Northern Ireland Curriculum, Key Stage 2
Friday 25 July 2003
The Bash Street Kids material can be used in a number of ways to support the promotion of the 5-a-day message in primary schools. In particular, it can be used to raise the profile of health initiatives through whole-school approaches, including the formal curriculum. Examples are given below.
Science and Technology
Pupils are given opportunities to increase their awareness of the importance of both science and technology in everyday life. This is achieved through Investigating and Making and Knowledge and Understanding.
The materials support Science and Technology work by:
- Encouraging pupils to taste, handle and find out about a variety of fruit and vegetables.
- Investigating food preferences and making food products to meet their needs.
- Developing a range of practical food skills.
- Investigating the changing state of materials, e.g. different heat processes on food, browning of food.
- Learning about food and nutrition issues.
- Implementing realistic and effective food hygiene and safety procedures.
- Making food products – fruit and vegetable based recipes.
- Investigating the life cycle and harvesting of different plants.
In addition, the subject supports:
- the understanding of health through the context of a healthy balanced diet, using the Balance of Good Health as a model.
- practical work with food, using examples of recipes and activities to support food choice in relation to health.
- the study of the type, role and function of energy and a range of nutrients provided by food in the diet.
Health Education
Health Education is taught as a cross-curricular theme – running throughout all subjects. For example, it supports Science and Technology by providing pupils with opportunities to develop positive attitudes to keeping healthy through physical activity, diet and personal hygiene.

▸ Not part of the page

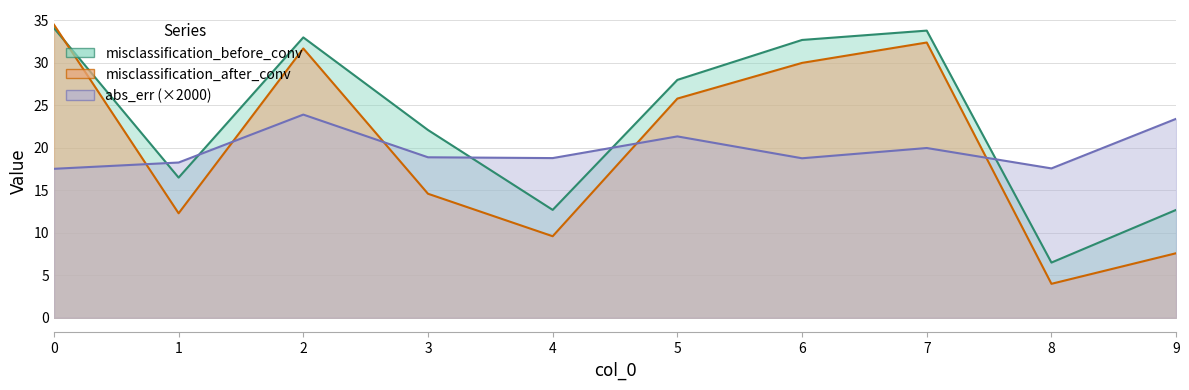

Reading left to right, extract all data points from this chart.

misclassification_before_conv: 34.1	16.5	33.0	22.1	12.7	28.0	32.7	33.8	6.5	12.7
misclassification_after_conv: 34.5	12.3	31.7	14.6	9.6	25.8	30.0	32.4	4.0	7.6
abs_err: 17.5	18.3	23.9	18.9	18.8	21.3	18.8	20.0	17.6	23.4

These materials support Health Education work by:
- Promoting a healthier lifestyle through diet.
- Encouraging informed choice through fun and appropriate activities.
- Developing positive views towards physical activity.
- Highlighting the need for good food safety and hygiene.
In schools, activities may include:
- Keeping a personal diary of fruit and vegetable consumption, and feeding this back to the class for discussion.
- Organising fruit and vegetable quizzes or activity days.
- Participating in school or community events with a 5-a-day theme.
- Allowing pupils to make choices given to them in school about food.
- Exploring the reasons why a healthy lifestyle is important.
- Developing a whole-school food policy, looking at food choices throughout school.
Other areas of the curriculum
These materials have been developed to be flexible teaching tools, enabling you to dip in and use them to support different aspects of the school day. For example, they may also be useful in:
- Maths – for example weighing and measuring, recording data, calculating costs or reading temperatures and timings.
- English – for example writing and following recipes/instructions, producing creative works (poems).
- ICT – for example recording the number of fruit and vegetables eaten in class and displaying this data as a series of graphs using a spreadsheet, undertaking basic nutritional analysis, using the internet to aid research.
- Geography – for example finding out where different fruit and vegetables come from around the world and how they are grown in different climates.
Extra-curricular activities
- You may also wish to use these materials to support extra-curricular activities – for example a school cookery club that operates after school.
- Parents may also be interested in having some of the activity sheets, or the web address, for use at home with their children.
- The recipes, information sheets and Bash Street figures can be used to make a bright, colourful display in school. This could be in the entrance hall, helping to inform visitors that yours is a healthy school, or within a classroom, perhaps with a fruit and vegetable display.
- School catering staff may also be interested in the recipes and display materials, perhaps organising a Bash Street Kids menu for a special day or week.